Bad Grammer to perform last show of spring
Published: Tuesday, May 1, 2012
Updated: Tuesday, May 1, 2012 14:05
JustArts spoke with Jen Kleinrock ’12, who is a member of Bad Grammer. The group performs in both long- and short-form sketches and holds open practices where anyone on campus can learn how to make people laugh or just have some fun. Bad Grammer’s semester show will be held this Friday at 9 p.m. in Cholmondeley’s. The event is billed as the group’s seniors’ last show at Brandeis, but they also have the opportunity to come back and perform as alumni. This year, several alumni, including recent graduates Amy Thompson ’11 and Dave Frederick ’11, will be performing once more.
JustArts: How long have you been in Bad Grammer? How did you get involved?
Jen Kleinrock ’12: I’ve been in Bad Grammer since I was a sophomore, so since September 2009. … Herbie Rosen ’12 told me to audition for improv troupes at the activities fair that year and I did and I got in and it was really fun. It’s a good community.
JA: What made you choose Bad Grammer in particular?
JK: The way that the system works for getting into improv troupes is that you audition until you get into one and then pretty much everyone just accepts the first one that they get into. It’s more of a feeling than anything else. You get kind of a vibe from the group and every group has a different style of comedy so … you end up where you fit the best in the end.
JA: What makes Bad Grammer special as opposed to the other improv groups on campus?
JK: We’re really wacky and strange. For us it’s less about potty humor and randomness. We go big or go home.
JA: How much does the Bad Grammer lineup change year to year? How has it changed since you joined?
JK: It definitely changes a lot. We take two to three, sometimes more, people per year. So it’s definitely a very different group than when I got in but we still have the same kind of attitude. … It changes because [there are] different people in the group, but [they are] the same kind of people. It’s like a cycle.
JA: Why does Bad Grammer hold an alumni show every year?
JK: Bad Grammer is one of the younger improv troupes and so a lot of alumni are still close to our hearts and have been in the group with a lot of [current members] so it’s almost like a reunion for everybody. … It’s more hanging out.
JA: How much do the alumni actually participate in the show?
JK: The way it’s set up usually is we have about half an hour of the current Bad Grammer and then we have for the next half hour all the alumni so all the alumni will be in at least one or two games in the show.
JA: How often does Bad Grammer practice? What do practices consist of, considering improv is supposed to be made up on the spot?

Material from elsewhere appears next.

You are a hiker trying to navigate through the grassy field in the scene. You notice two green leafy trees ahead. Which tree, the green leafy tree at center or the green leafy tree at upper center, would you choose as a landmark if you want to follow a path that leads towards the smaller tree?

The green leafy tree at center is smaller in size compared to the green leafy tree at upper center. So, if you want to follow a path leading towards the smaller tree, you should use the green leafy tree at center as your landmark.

JK: We practice twice a week, for two hours on Thursday and three hours on Sunday. Honestly what practicing for improv is just playing the games. We have some games that we play that we only do in practice because they’re about building an environment or relationships or really strengthening character work but most of what we do in practice is just the games that we do in shows and figuring out what particular things there need to be to make the game funny and for the show to be successful.
th JA: What is your favorite improv game?
JK: A lot of people will disagree with me about this, but my favorite game that we play is called Trip Dub and it’s where three people are up and they’re in this location and nobody is speaking for themselves and so someone would be voicing my character and it’s like a circle. It’s really complicated.
JA: What do you do to cope with the awkward moment when something you say during a performance does not make the audience laugh?
JK: That definitely happens and I think the more you kind of acknowledge that it wasn’t funny and move on from there, the better it is. Because if everyone is still expecting it to be funny and you’re just standing there waiting for somebody to laugh, it’s horrifying. You just kind of have to push through that. We know that everything we say is not going to be funny, clearly. But hopefully it is more often than it isn’t.